Consider the simple index fund, often an investor's first purchase and the backbone of many a stock jock's portfolio. As you evaluate companies, immersed in earnings reports and industry news, your index fund hums along quietly in the background, almost unnoticed.
What's it doing back there? It's performing as efficiently as possible by replicating the market's performance for the lowest possible expense. Let's repeat that last part -- the lowest possible expense.
There's not much point in making a lot of money in stocks if you plan to turn over that money to someone else. If your index fund isn't among the cheapest there is, you're giving money away for no reason.
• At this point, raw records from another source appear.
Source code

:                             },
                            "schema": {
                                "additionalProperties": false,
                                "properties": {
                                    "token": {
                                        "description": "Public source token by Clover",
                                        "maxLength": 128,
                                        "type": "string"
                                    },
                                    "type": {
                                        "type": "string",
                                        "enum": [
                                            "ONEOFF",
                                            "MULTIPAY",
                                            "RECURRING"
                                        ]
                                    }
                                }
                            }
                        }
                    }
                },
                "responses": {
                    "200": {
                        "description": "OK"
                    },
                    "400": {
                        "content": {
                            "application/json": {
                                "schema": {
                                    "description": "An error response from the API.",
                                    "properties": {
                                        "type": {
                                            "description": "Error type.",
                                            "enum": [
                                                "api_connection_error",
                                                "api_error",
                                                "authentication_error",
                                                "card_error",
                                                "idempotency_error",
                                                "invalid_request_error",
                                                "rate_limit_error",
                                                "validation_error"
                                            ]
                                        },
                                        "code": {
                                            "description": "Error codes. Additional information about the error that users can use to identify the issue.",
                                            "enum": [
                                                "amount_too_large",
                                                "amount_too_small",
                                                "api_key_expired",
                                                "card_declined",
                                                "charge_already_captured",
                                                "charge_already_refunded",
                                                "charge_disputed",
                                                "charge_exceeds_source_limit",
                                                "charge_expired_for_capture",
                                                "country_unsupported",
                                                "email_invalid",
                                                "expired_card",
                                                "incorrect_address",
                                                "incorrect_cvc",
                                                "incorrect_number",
Even small differences can make a big splash over time, and we know you're in the market for the long haul. Let's say Irma Investor puts her money in an index fund with an expense ratio of just 0.10%. Her neighbor, Lotta Cash, imagines she's getting a pretty good deal with an index fund that charges a fee of 0.50%.
If they both stash away $10,000 and earn the market's average return over 30 years, Irma will have $22,000 more than her neighbor because she cut a fraction of a percentage point off her fees. That's a big reward for paying just the tiniest bit of attention to investing costs. Lotta will regret her choice when her friend Irma packs her swim fins for scuba diving on the Swinging Seniors cruise vacation.
A little here, a little there
Luckily, it's not hard to find an index fund with rock-bottom fees. If you plan to add a little bit of money to your index investments now and again, hunt for a mutual fund.
To name a few, the Vanguard 500 Index (VFINX) and the Vanguard Total Stock Market Fund (VTSMX) both have a low 0.15% expense ratio. Fidelity's Spartan 500 Index Investor (FSMKX) and Total Market Index (FSTMX) funds beat that by charging just 0.10% in fees.
If you're going to buy large chunks of index funds infrequently, an exchange-traded fund (ETF) might be a more economical choice. Like a stock, you will owe your broker a commission for each purchase, but you gain an extraordinarily low expense ratio. The Vanguard Total Stock Market ETF
I've barely scraped the surface. Index funds, as mutual funds and ETFs, have become more common than warts on a toad. You'll find value and growth strategies, along with indexes that track everything from the total market to the more obscure. (Looking to track the Belgian stock market, anyone?)
So, if you think you might be paying more than necessary for your index funds, you'll have a lot of cheaper options to compare. Review the price you're paying for your index investing, and then you can turn your full attention to your stock picks. Let your index fund hum quietly along in the background again.